(Excerpted records Opens)

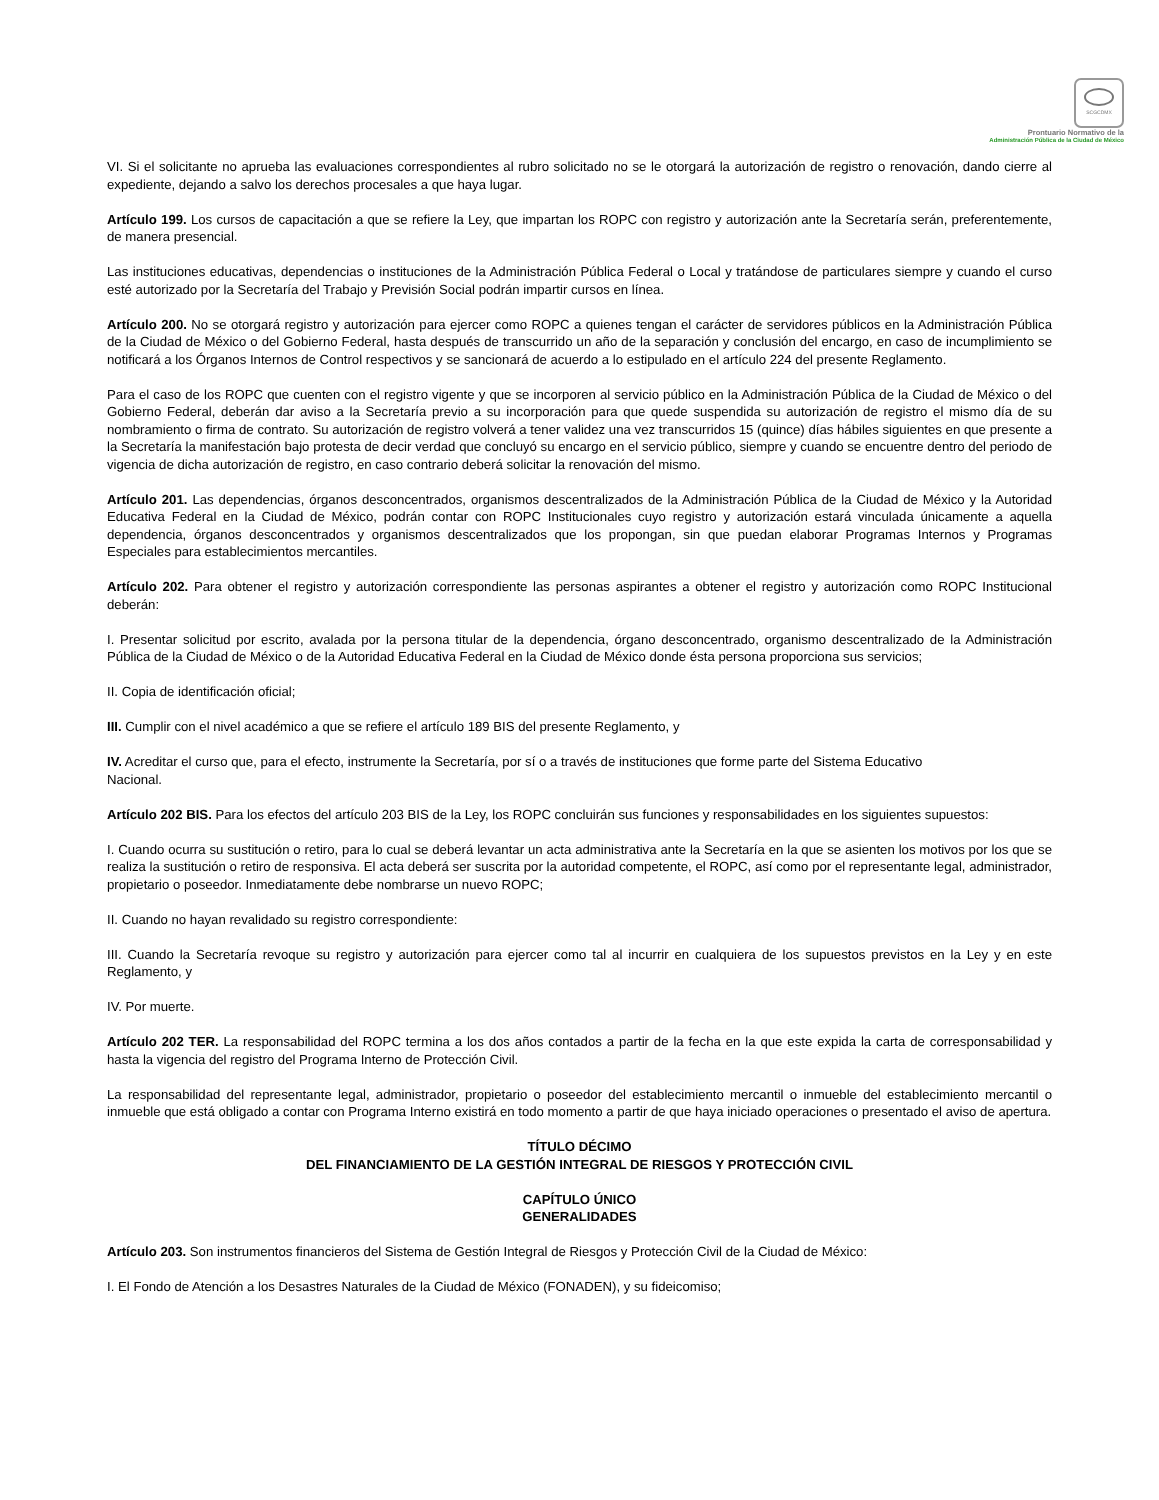SCGCDMX
Prontuario Normativo de la
Administración Pública de la Ciudad de México
VI. Si el solicitante no aprueba las evaluaciones correspondientes al rubro solicitado no se le otorgará la autorización de registro o renovación, dando cierre al expediente, dejando a salvo los derechos procesales a que haya lugar.
Artículo 199. Los cursos de capacitación a que se refiere la Ley, que impartan los ROPC con registro y autorización ante la Secretaría serán, preferentemente, de manera presencial.
Las instituciones educativas, dependencias o instituciones de la Administración Pública Federal o Local y tratándose de particulares siempre y cuando el curso esté autorizado por la Secretaría del Trabajo y Previsión Social podrán impartir cursos en línea.
Artículo 200. No se otorgará registro y autorización para ejercer como ROPC a quienes tengan el carácter de servidores públicos en la Administración Pública de la Ciudad de México o del Gobierno Federal, hasta después de transcurrido un año de la separación y conclusión del encargo, en caso de incumplimiento se notificará a los Órganos Internos de Control respectivos y se sancionará de acuerdo a lo estipulado en el artículo 224 del presente Reglamento.
Para el caso de los ROPC que cuenten con el registro vigente y que se incorporen al servicio público en la Administración Pública de la Ciudad de México o del Gobierno Federal, deberán dar aviso a la Secretaría previo a su incorporación para que quede suspendida su autorización de registro el mismo día de su nombramiento o firma de contrato. Su autorización de registro volverá a tener validez una vez transcurridos 15 (quince) días hábiles siguientes en que presente a la Secretaría la manifestación bajo protesta de decir verdad que concluyó su encargo en el servicio público, siempre y cuando se encuentre dentro del periodo de vigencia de dicha autorización de registro, en caso contrario deberá solicitar la renovación del mismo.
Artículo 201. Las dependencias, órganos desconcentrados, organismos descentralizados de la Administración Pública de la Ciudad de México y la Autoridad Educativa Federal en la Ciudad de México, podrán contar con ROPC Institucionales cuyo registro y autorización estará vinculada únicamente a aquella dependencia, órganos desconcentrados y organismos descentralizados que los propongan, sin que puedan elaborar Programas Internos y Programas Especiales para establecimientos mercantiles.
Artículo 202. Para obtener el registro y autorización correspondiente las personas aspirantes a obtener el registro y autorización como ROPC Institucional deberán:
I. Presentar solicitud por escrito, avalada por la persona titular de la dependencia, órgano desconcentrado, organismo descentralizado de la Administración Pública de la Ciudad de México o de la Autoridad Educativa Federal en la Ciudad de México donde ésta persona proporciona sus servicios;
II. Copia de identificación oficial;
III. Cumplir con el nivel académico a que se refiere el artículo 189 BIS del presente Reglamento, y
IV. Acreditar el curso que, para el efecto, instrumente la Secretaría, por sí o a través de instituciones que forme parte del Sistema Educativo Nacional.
Artículo 202 BIS. Para los efectos del artículo 203 BIS de la Ley, los ROPC concluirán sus funciones y responsabilidades en los siguientes supuestos:
I. Cuando ocurra su sustitución o retiro, para lo cual se deberá levantar un acta administrativa ante la Secretaría en la que se asienten los motivos por los que se realiza la sustitución o retiro de responsiva. El acta deberá ser suscrita por la autoridad competente, el ROPC, así como por el representante legal, administrador, propietario o poseedor. Inmediatamente debe nombrarse un nuevo ROPC;
II. Cuando no hayan revalidado su registro correspondiente:
III. Cuando la Secretaría revoque su registro y autorización para ejercer como tal al incurrir en cualquiera de los supuestos previstos en la Ley y en este Reglamento, y
IV. Por muerte.
Artículo 202 TER. La responsabilidad del ROPC termina a los dos años contados a partir de la fecha en la que este expida la carta de corresponsabilidad y hasta la vigencia del registro del Programa Interno de Protección Civil.
La responsabilidad del representante legal, administrador, propietario o poseedor del establecimiento mercantil o inmueble del establecimiento mercantil o inmueble que está obligado a contar con Programa Interno existirá en todo momento a partir de que haya iniciado operaciones o presentado el aviso de apertura.
TÍTULO DÉCIMO
DEL FINANCIAMIENTO DE LA GESTIÓN INTEGRAL DE RIESGOS Y PROTECCIÓN CIVIL
CAPÍTULO ÚNICO
GENERALIDADES
Artículo 203. Son instrumentos financieros del Sistema de Gestión Integral de Riesgos y Protección Civil de la Ciudad de México:
I. El Fondo de Atención a los Desastres Naturales de la Ciudad de México (FONADEN), y su fideicomiso;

(Excerpted records Closes)

**Task**. Would you copy each line above exactly as given, dropping any images?

**Finished exercise**.
SCGCDMX
Prontuario Normativo de la
Administración Pública de la Ciudad de México
VI. Si el solicitante no aprueba las evaluaciones correspondientes al rubro solicitado no se le otorgará la autorización de registro o renovación, dando cierre al expediente, dejando a salvo los derechos procesales a que haya lugar.
Artículo 199. Los cursos de capacitación a que se refiere la Ley, que impartan los ROPC con registro y autorización ante la Secretaría serán, preferentemente, de manera presencial.
Las instituciones educativas, dependencias o instituciones de la Administración Pública Federal o Local y tratándose de particulares siempre y cuando el curso esté autorizado por la Secretaría del Trabajo y Previsión Social podrán impartir cursos en línea.
Artículo 200. No se otorgará registro y autorización para ejercer como ROPC a quienes tengan el carácter de servidores públicos en la Administración Pública de la Ciudad de México o del Gobierno Federal, hasta después de transcurrido un año de la separación y conclusión del encargo, en caso de incumplimiento se notificará a los Órganos Internos de Control respectivos y se sancionará de acuerdo a lo estipulado en el artículo 224 del presente Reglamento.
Para el caso de los ROPC que cuenten con el registro vigente y que se incorporen al servicio público en la Administración Pública de la Ciudad de México o del Gobierno Federal, deberán dar aviso a la Secretaría previo a su incorporación para que quede suspendida su autorización de registro el mismo día de su nombramiento o firma de contrato. Su autorización de registro volverá a tener validez una vez transcurridos 15 (quince) días hábiles siguientes en que presente a la Secretaría la manifestación bajo protesta de decir verdad que concluyó su encargo en el servicio público, siempre y cuando se encuentre dentro del periodo de vigencia de dicha autorización de registro, en caso contrario deberá solicitar la renovación del mismo.
Artículo 201. Las dependencias, órganos desconcentrados, organismos descentralizados de la Administración Pública de la Ciudad de México y la Autoridad Educativa Federal en la Ciudad de México, podrán contar con ROPC Institucionales cuyo registro y autorización estará vinculada únicamente a aquella dependencia, órganos desconcentrados y organismos descentralizados que los propongan, sin que puedan elaborar Programas Internos y Programas Especiales para establecimientos mercantiles.
Artículo 202. Para obtener el registro y autorización correspondiente las personas aspirantes a obtener el registro y autorización como ROPC Institucional deberán:
I. Presentar solicitud por escrito, avalada por la persona titular de la dependencia, órgano desconcentrado, organismo descentralizado de la Administración Pública de la Ciudad de México o de la Autoridad Educativa Federal en la Ciudad de México donde ésta persona proporciona sus servicios;
II. Copia de identificación oficial;
III. Cumplir con el nivel académico a que se refiere el artículo 189 BIS del presente Reglamento, y
IV. Acreditar el curso que, para el efecto, instrumente la Secretaría, por sí o a través de instituciones que forme parte del Sistema Educativo Nacional.
Artículo 202 BIS. Para los efectos del artículo 203 BIS de la Ley, los ROPC concluirán sus funciones y responsabilidades en los siguientes supuestos:
I. Cuando ocurra su sustitución o retiro, para lo cual se deberá levantar un acta administrativa ante la Secretaría en la que se asienten los motivos por los que se realiza la sustitución o retiro de responsiva. El acta deberá ser suscrita por la autoridad competente, el ROPC, así como por el representante legal, administrador, propietario o poseedor. Inmediatamente debe nombrarse un nuevo ROPC;
II. Cuando no hayan revalidado su registro correspondiente:
III. Cuando la Secretaría revoque su registro y autorización para ejercer como tal al incurrir en cualquiera de los supuestos previstos en la Ley y en este Reglamento, y
IV. Por muerte.
Artículo 202 TER. La responsabilidad del ROPC termina a los dos años contados a partir de la fecha en la que este expida la carta de corresponsabilidad y hasta la vigencia del registro del Programa Interno de Protección Civil.
La responsabilidad del representante legal, administrador, propietario o poseedor del establecimiento mercantil o inmueble del establecimiento mercantil o inmueble que está obligado a contar con Programa Interno existirá en todo momento a partir de que haya iniciado operaciones o presentado el aviso de apertura.
TÍTULO DÉCIMO
DEL FINANCIAMIENTO DE LA GESTIÓN INTEGRAL DE RIESGOS Y PROTECCIÓN CIVIL
CAPÍTULO ÚNICO
GENERALIDADES
Artículo 203. Son instrumentos financieros del Sistema de Gestión Integral de Riesgos y Protección Civil de la Ciudad de México:
I. El Fondo de Atención a los Desastres Naturales de la Ciudad de México (FONADEN), y su fideicomiso;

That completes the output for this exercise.